The detailed report focuses on two popular fortified food categories: breakfast cereals and snack bars. The EWG reviewed more than 1,550 cereals and 1,000 snack bars and found 114 cereals fortified with 30 percent or more of the adult daily value for vitamin A, zinc, and/or niacin, and 27 common brands of snack bars with 50 percent or more.
“Heavily fortified foods may sound like a good thing, but it when it comes to children and pregnant women, excessive exposure to high nutrient levels could actually cause short- or long-term health problems,” said Renee Sharp, EWG’s research director and co-author of the report, in a press release. “Manufacturers use vitamin and mineral fortification to sell their products, adding amounts in excess of what people need and more than might be prudent for young children to consume.”
Since vitamin A is a fat-soluble vitamin, it is more susceptible to toxicity because your body stores it, whereas any excess of a water-soluble vitamin is excreted.
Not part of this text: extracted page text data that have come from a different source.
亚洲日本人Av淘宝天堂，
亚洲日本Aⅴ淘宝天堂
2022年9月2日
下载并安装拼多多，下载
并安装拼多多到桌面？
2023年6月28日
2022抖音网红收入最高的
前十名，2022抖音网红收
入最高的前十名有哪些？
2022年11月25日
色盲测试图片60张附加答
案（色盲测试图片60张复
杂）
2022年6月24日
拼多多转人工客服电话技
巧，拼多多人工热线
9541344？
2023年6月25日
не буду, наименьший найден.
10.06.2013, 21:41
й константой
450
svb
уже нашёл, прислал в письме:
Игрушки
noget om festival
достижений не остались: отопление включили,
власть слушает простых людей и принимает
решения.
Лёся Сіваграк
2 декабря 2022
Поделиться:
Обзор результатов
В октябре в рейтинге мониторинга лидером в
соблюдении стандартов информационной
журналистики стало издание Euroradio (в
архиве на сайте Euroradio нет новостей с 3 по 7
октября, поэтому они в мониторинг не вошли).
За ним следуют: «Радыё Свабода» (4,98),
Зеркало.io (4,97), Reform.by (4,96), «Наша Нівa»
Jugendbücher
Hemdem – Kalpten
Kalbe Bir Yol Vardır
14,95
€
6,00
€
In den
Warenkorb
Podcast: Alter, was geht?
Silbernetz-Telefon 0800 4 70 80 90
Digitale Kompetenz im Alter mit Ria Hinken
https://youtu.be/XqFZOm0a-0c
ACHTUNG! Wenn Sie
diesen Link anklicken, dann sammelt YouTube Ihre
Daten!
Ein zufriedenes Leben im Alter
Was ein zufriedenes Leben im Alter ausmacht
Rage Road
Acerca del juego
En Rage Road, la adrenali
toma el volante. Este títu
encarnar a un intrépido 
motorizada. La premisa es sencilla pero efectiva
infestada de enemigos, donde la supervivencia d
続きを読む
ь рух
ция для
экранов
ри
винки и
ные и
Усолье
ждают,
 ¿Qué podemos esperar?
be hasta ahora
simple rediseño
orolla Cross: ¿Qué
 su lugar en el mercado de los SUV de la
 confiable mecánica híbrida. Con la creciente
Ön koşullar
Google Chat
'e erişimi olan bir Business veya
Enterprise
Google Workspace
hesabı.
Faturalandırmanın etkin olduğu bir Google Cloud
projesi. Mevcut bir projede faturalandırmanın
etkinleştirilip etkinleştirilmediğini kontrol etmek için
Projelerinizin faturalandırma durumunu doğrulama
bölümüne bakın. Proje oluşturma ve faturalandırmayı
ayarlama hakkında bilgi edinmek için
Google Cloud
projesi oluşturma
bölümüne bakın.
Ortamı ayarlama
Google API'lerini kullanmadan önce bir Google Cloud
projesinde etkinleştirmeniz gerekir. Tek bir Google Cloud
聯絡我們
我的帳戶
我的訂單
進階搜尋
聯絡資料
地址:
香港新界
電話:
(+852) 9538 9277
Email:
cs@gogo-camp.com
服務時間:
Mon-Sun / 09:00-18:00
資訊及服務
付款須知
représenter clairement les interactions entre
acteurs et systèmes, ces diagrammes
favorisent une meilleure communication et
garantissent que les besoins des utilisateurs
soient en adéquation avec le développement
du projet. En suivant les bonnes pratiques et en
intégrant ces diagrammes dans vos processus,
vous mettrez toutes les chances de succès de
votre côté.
Too much vitamin A can lead to liver damage, skeletal defects, and hair loss, and during pregnancy excessive A can result in developmental abnormalities in the fetus. And since most woman who are pregnant are taking a pre-natal vitamin that includes A, it is very important to know how much you are consuming from other sources.
Vitamin A is found two different ways in the diet: It comes either from animal sources and is called retinoids (which includes retinol) or from plants and is called carotenoids (which includes beta-carotene). The body converts beta-carotene to vitamin A, so beta-carotene does not accumulate in the body like retinoids and is not harmful to a fetus.
So what should you do?
1. Make sure your daily prenatal vitamin does not contain more than 5,000 IU of vitamin A and make sure to not take other supplements with additional vitamin A.
2. Continue to eat foods naturally rich in beta-carotene such as carrots, sweet potatoes, kale, spinach, apricots, and cantaloupe.
3. Read labels carefully to see if a product is fortified with vitamin A. Since you should be getting enough naturally in your diet and with your pre-natal vitamin, I would suggest limiting these foods.
4. Do not, however, assume that you should limit all fortified foods, especially cereal, since they can be good sources of other important nutrients for pregnancy, like folic acid and iron.